[Task input Boundary: Start]

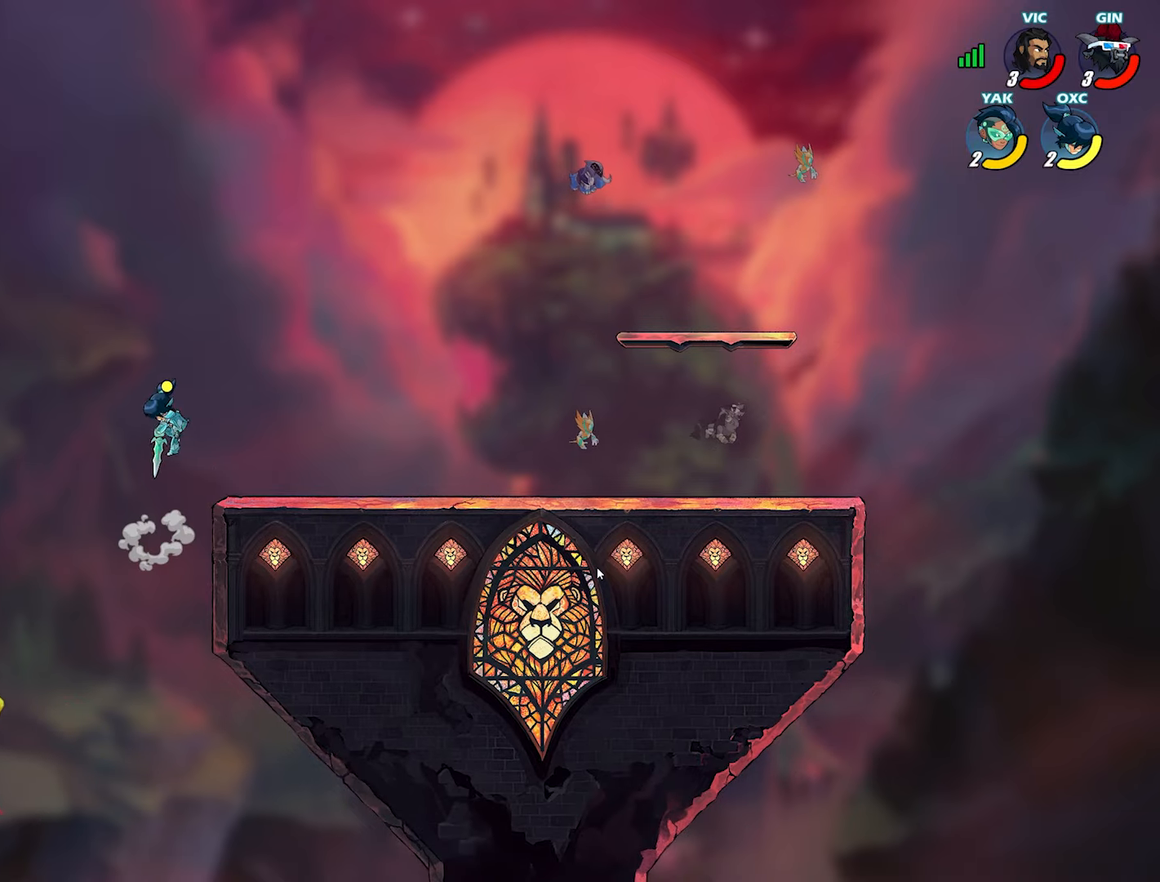
{"buttons": [], "left_stick": "down", "right_stick": "center", "events": [[17, "TRIANGLE", "down"], [67, "TRIANGLE", "up"], [317, "left_stick", "down"], [367, "R1", "down"], [433, "R1", "up"]]}
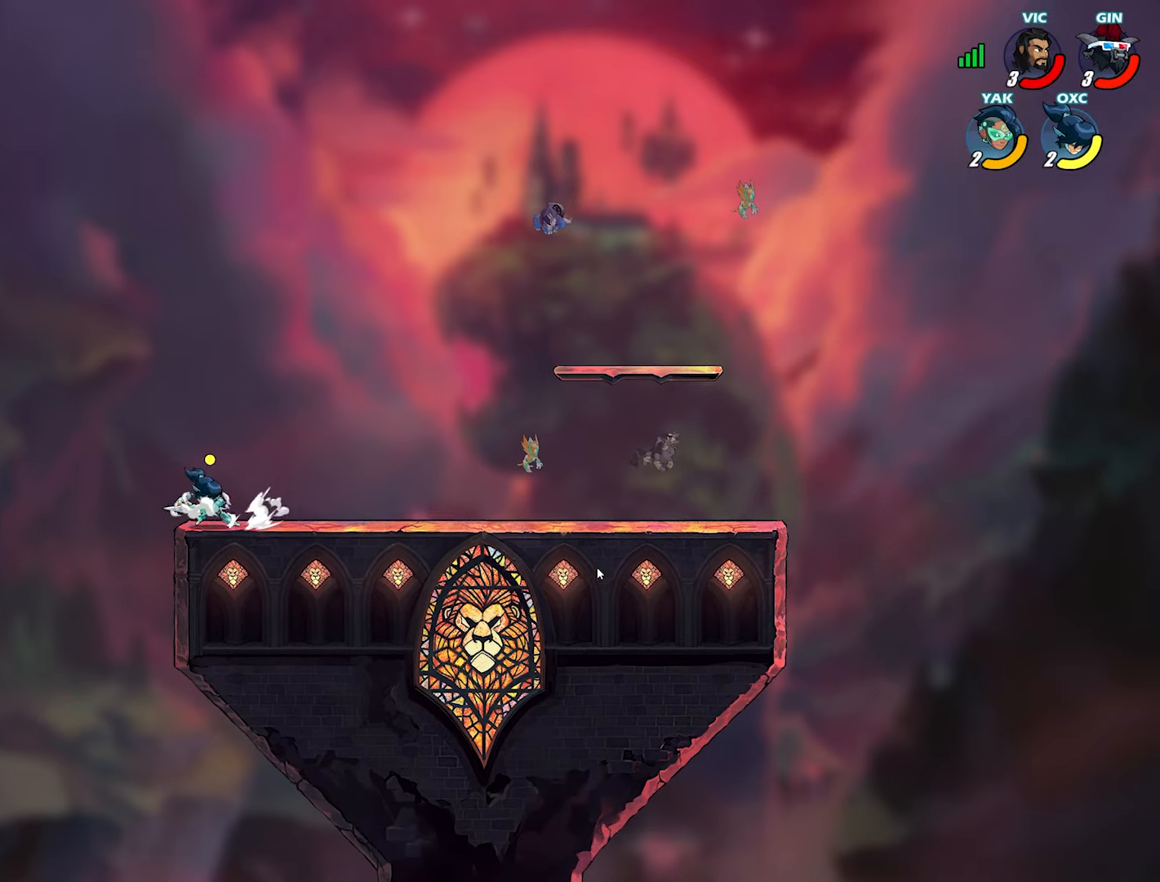
{"buttons": ["CROSS"], "left_stick": "right", "right_stick": "center", "events": [[83, "left_stick", "center"], [200, "left_stick", "right"], [383, "CROSS", "down"]]}
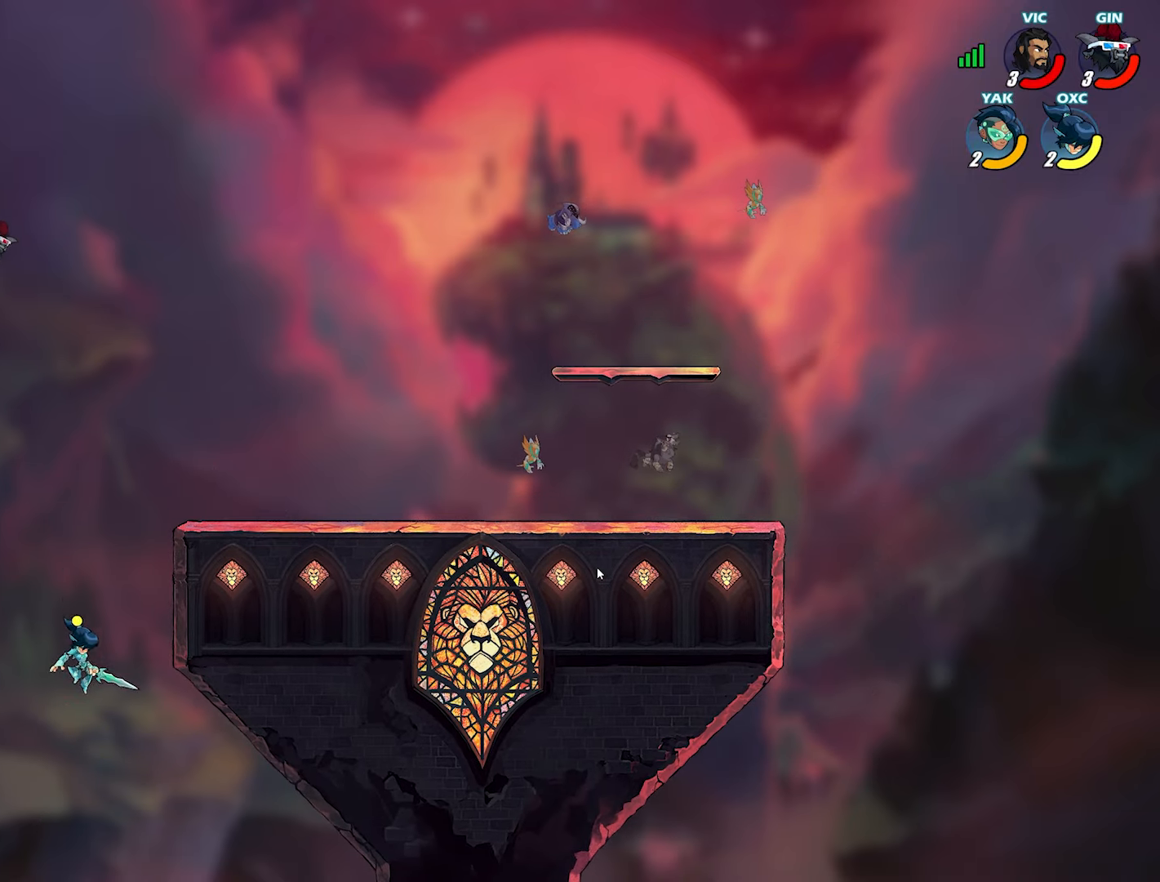
{"buttons": [], "left_stick": "right", "right_stick": "center", "events": [[17, "CROSS", "up"], [250, "CROSS", "down"], [350, "CROSS", "up"]]}
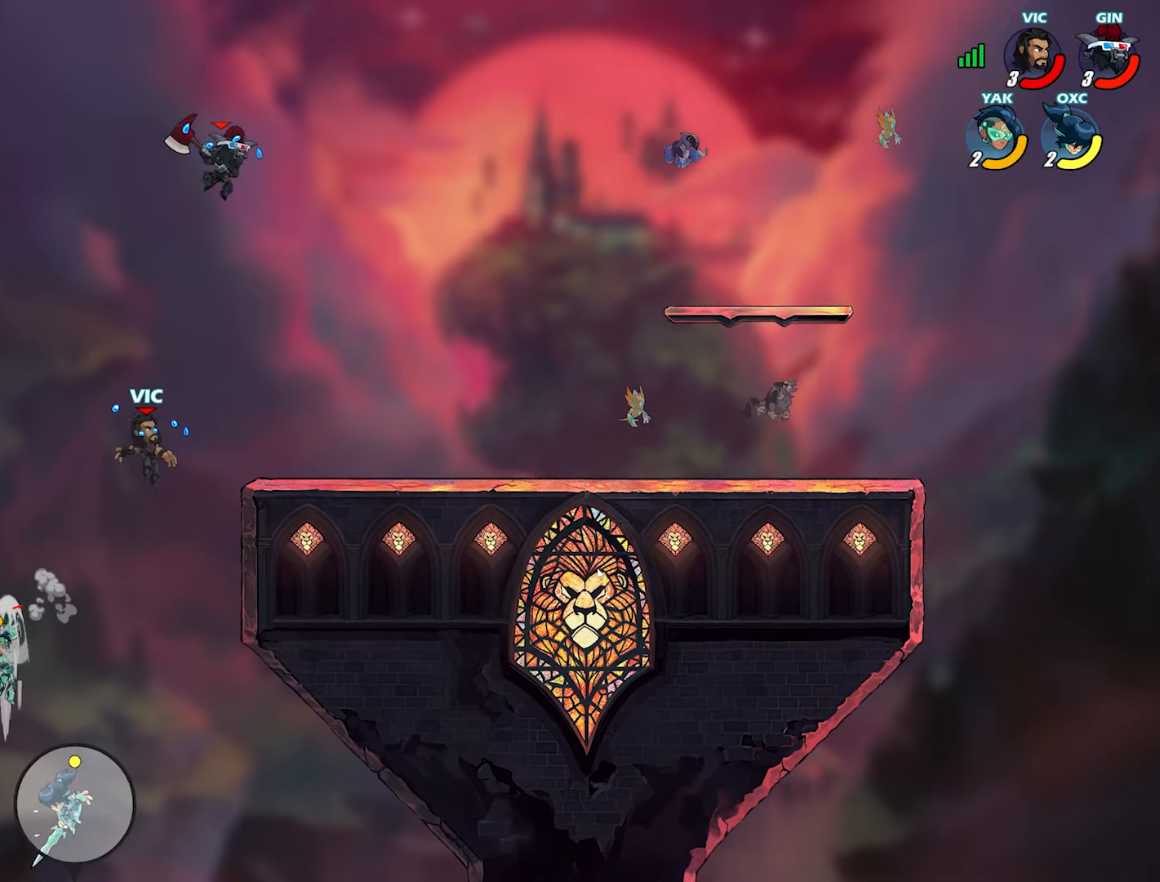
{"buttons": [], "left_stick": "down-right", "right_stick": "center", "events": [[233, "left_stick", "down"], [317, "left_stick", "left"], [367, "L2", "down"], [450, "left_stick", "down-right"], [467, "L2", "up"]]}
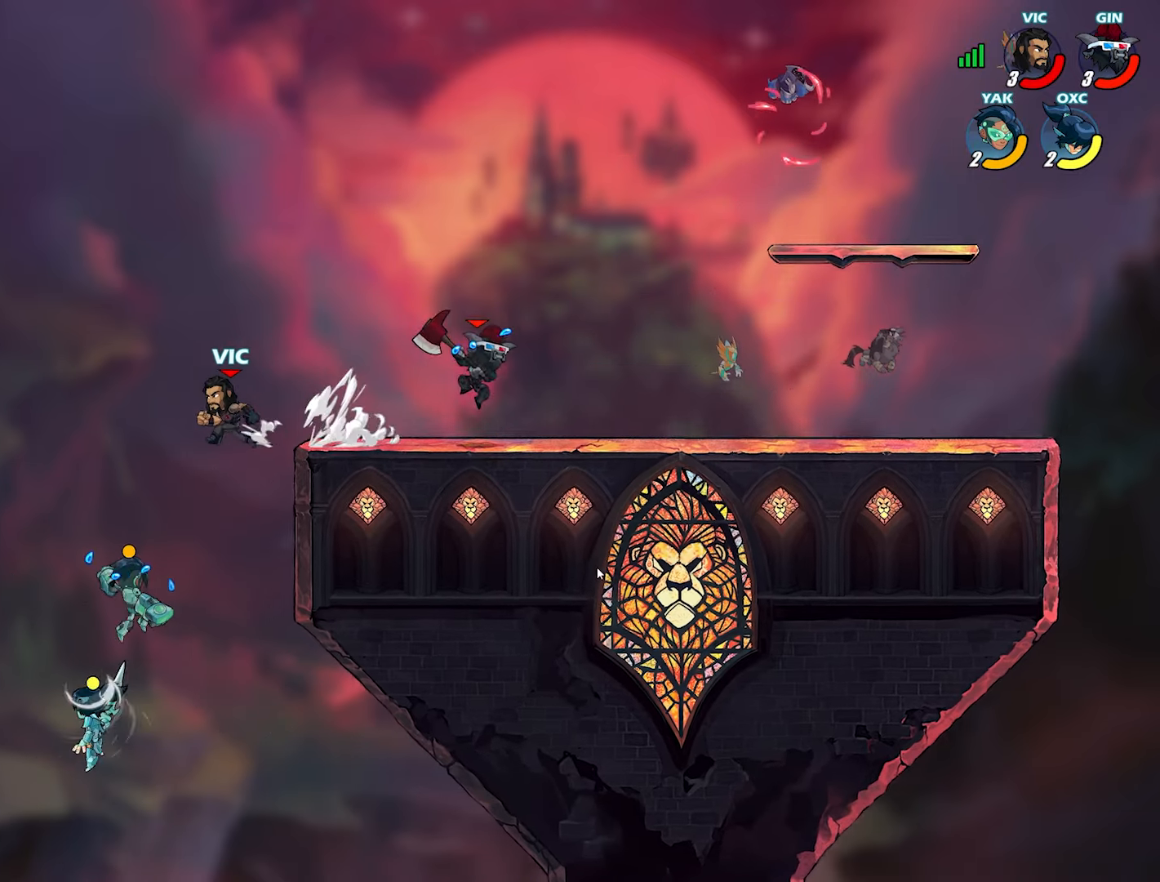
{"buttons": ["L3"], "left_stick": "down-right", "right_stick": "center", "events": [[33, "L3", "down"], [100, "SQUARE", "down"], [167, "SQUARE", "up"], [250, "SQUARE", "down"], [317, "SQUARE", "up"], [383, "SQUARE", "down"], [450, "SQUARE", "up"]]}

[Task input Boundary: End]

What you return should match the records line for line, minus the pictures.

{"buttons": [], "left_stick": "down", "right_stick": "center", "events": [[17, "TRIANGLE", "down"], [67, "TRIANGLE", "up"], [317, "left_stick", "down"], [367, "R1", "down"], [433, "R1", "up"]]}
{"buttons": ["CROSS"], "left_stick": "right", "right_stick": "center", "events": [[83, "left_stick", "center"], [200, "left_stick", "right"], [383, "CROSS", "down"]]}
{"buttons": [], "left_stick": "right", "right_stick": "center", "events": [[17, "CROSS", "up"], [250, "CROSS", "down"], [350, "CROSS", "up"]]}
{"buttons": [], "left_stick": "down-right", "right_stick": "center", "events": [[233, "left_stick", "down"], [317, "left_stick", "left"], [367, "L2", "down"], [450, "left_stick", "down-right"], [467, "L2", "up"]]}
{"buttons": ["L3"], "left_stick": "down-right", "right_stick": "center", "events": [[33, "L3", "down"], [100, "SQUARE", "down"], [167, "SQUARE", "up"], [250, "SQUARE", "down"], [317, "SQUARE", "up"], [383, "SQUARE", "down"], [450, "SQUARE", "up"]]}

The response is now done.